On September 21, 2013, when the Westgate Mall in Nairobi was attacked, there were people who did not have to go out of their way to help save people, but they did. These citizens put their lives on the line, just to protect strangers.

They were not even in the mall, so you cannot say that they used instinct and protected themselves, they made a seraphic decision to go toward danger... They decided to go towards the mall after hearing that there was an attack, very much aware of the dangers involved. Five years later, the mall is functioning as though nothing ever happened.

But for many families, even five years later, it is still tough to move on: Even walking into the building, adrenalin still pumping as they walk in... Which is understandable.
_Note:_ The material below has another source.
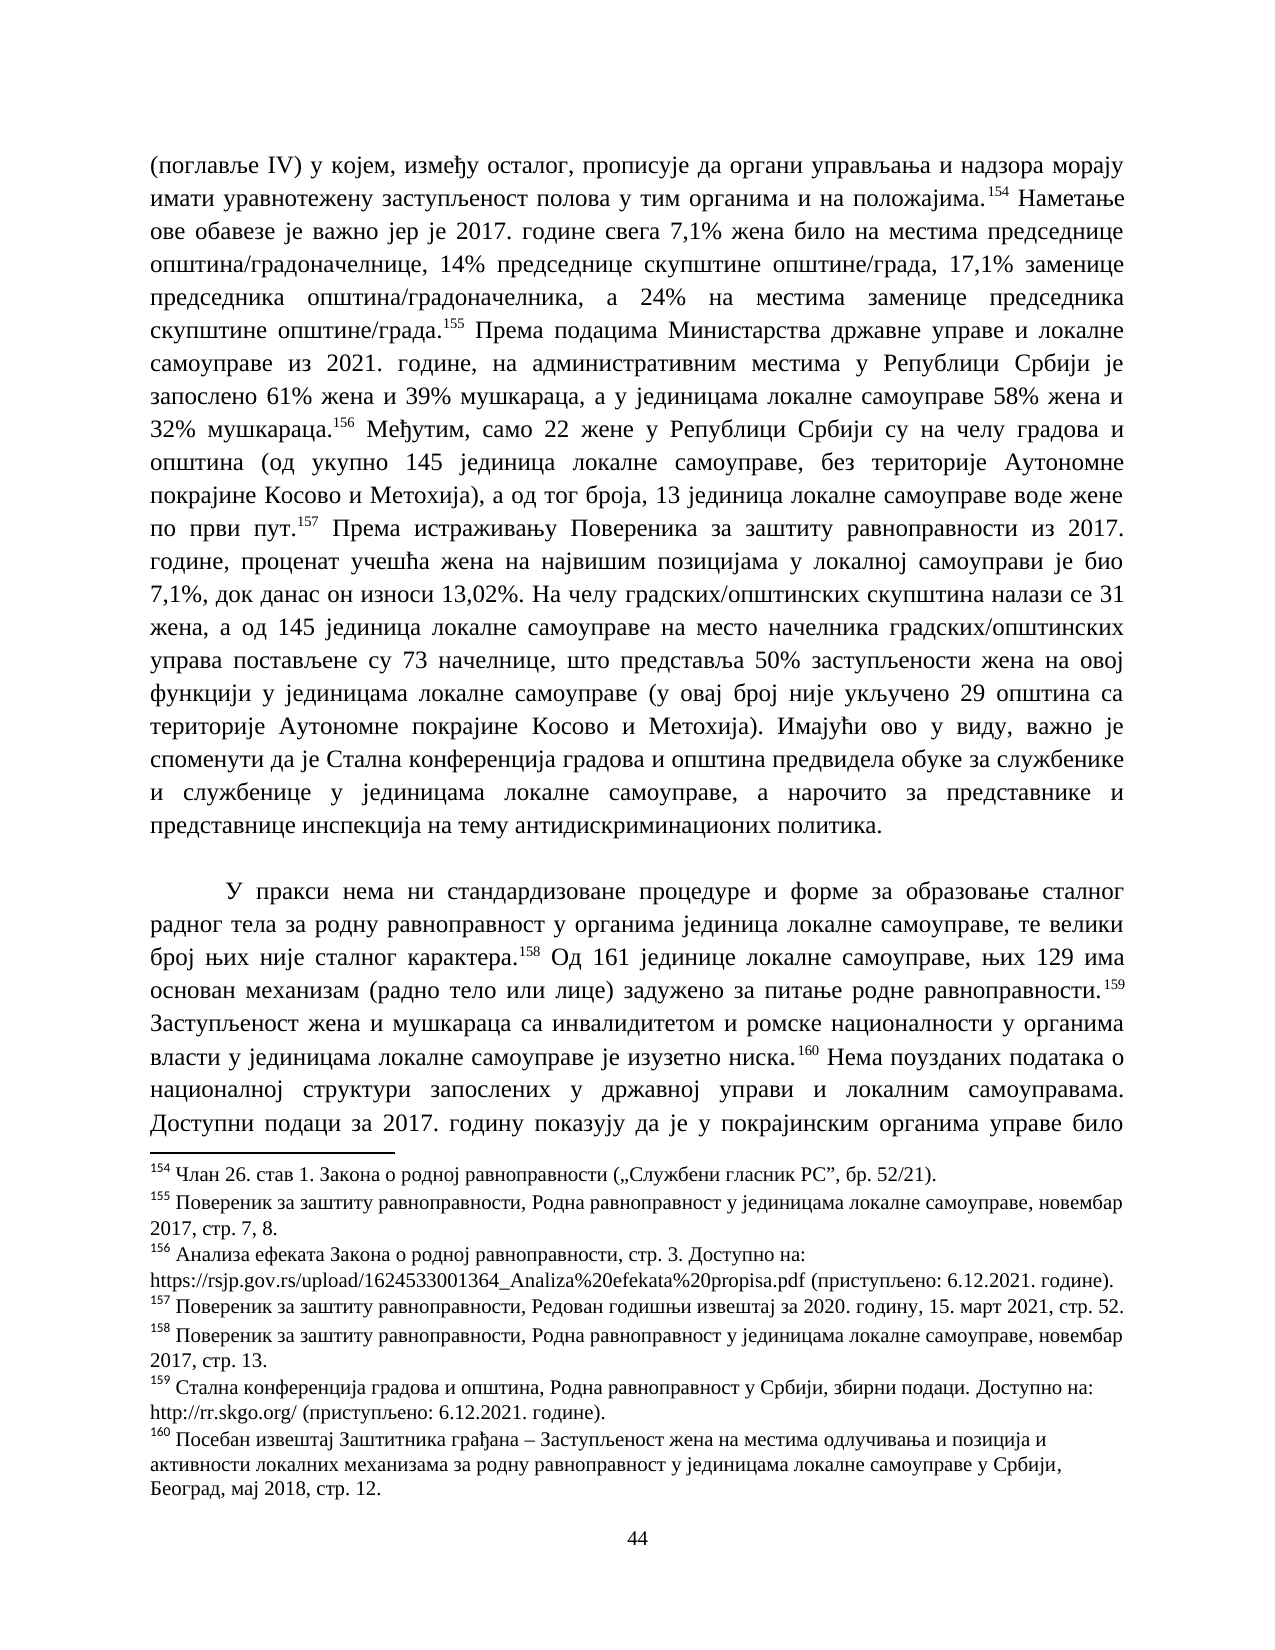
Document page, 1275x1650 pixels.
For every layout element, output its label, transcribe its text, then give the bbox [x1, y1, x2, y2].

text У пракси нема ни стандардизоване процедуре и форме за образовање сталног радног тела за родну равноправност у органима јединица локалне самоуправе, те велики број њих није сталног карактера. Од 161 јединице локалне самоуправе, њих 129 има основан механизам (радно тело или лице) задужено за питање родне равноправности. Заступљеност жена и мушкараца са инвалидитетом и ромске националности у органима власти у јединицама локалне самоуправе је изузетно ниска. Нема поузданих података о националној структури запослених у државној управи и локалним самоуправама. Доступни подаци за 2017. годину показују да је у покрајинским органима управе било запослено 990 службеника, од којих су 720 српске националности (72%), 50 мађарске (5%), 21 црногорске (2,1%), 19 хрватске (1,9%), 14 словачке (1,4%), 13 русинске (1,3%), 9 румунске (0,9%), 4 ромске (0,4%), 2 македонске (0,2), 2 буњевачке (0,2%) и један бошњачке националности, а 126 запослених или 13% се није изјаснило о нациналној припадности. Уочава се несразмерна заступљеност припадника и припадница националних мањина у односу на националну (етничку) структуру Аутономне покрајине Војводина, посебно у односу на мађарску националну мањину. Такође, национална структура запослених у органима јединица локалне самоуправе је различита. [150, 876, 1125, 1136]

The number of people who would have lost their lives if ordinary people did not choose to step in, nobody really knows.

These people who took a risk to go into a place of danger to help others were invited over by the British High Commissioner, who shook their hands for saving people’s lives.

The president of Kenya did not even recognise them. Not forgetting that he did recognise a man who stood in a voting line with a plastic bag of githeri, because he brought humour in a time of tension.

Every other year, we witness Okiya Omtata battling courts and working hard, using every dime to push for the protection of citizens promised in the Constitution. Omtata has shown us that ordinary citizens can have power within the Constitution.

These heroes always say that they do not need the credit. For them, what matters is the fact that they made a difference to somebody. They do not need to be recognised for making a major difference in their community, yet we have politicians who want to be recognised for opening a mabati (iron sheet) office somewhere in their county.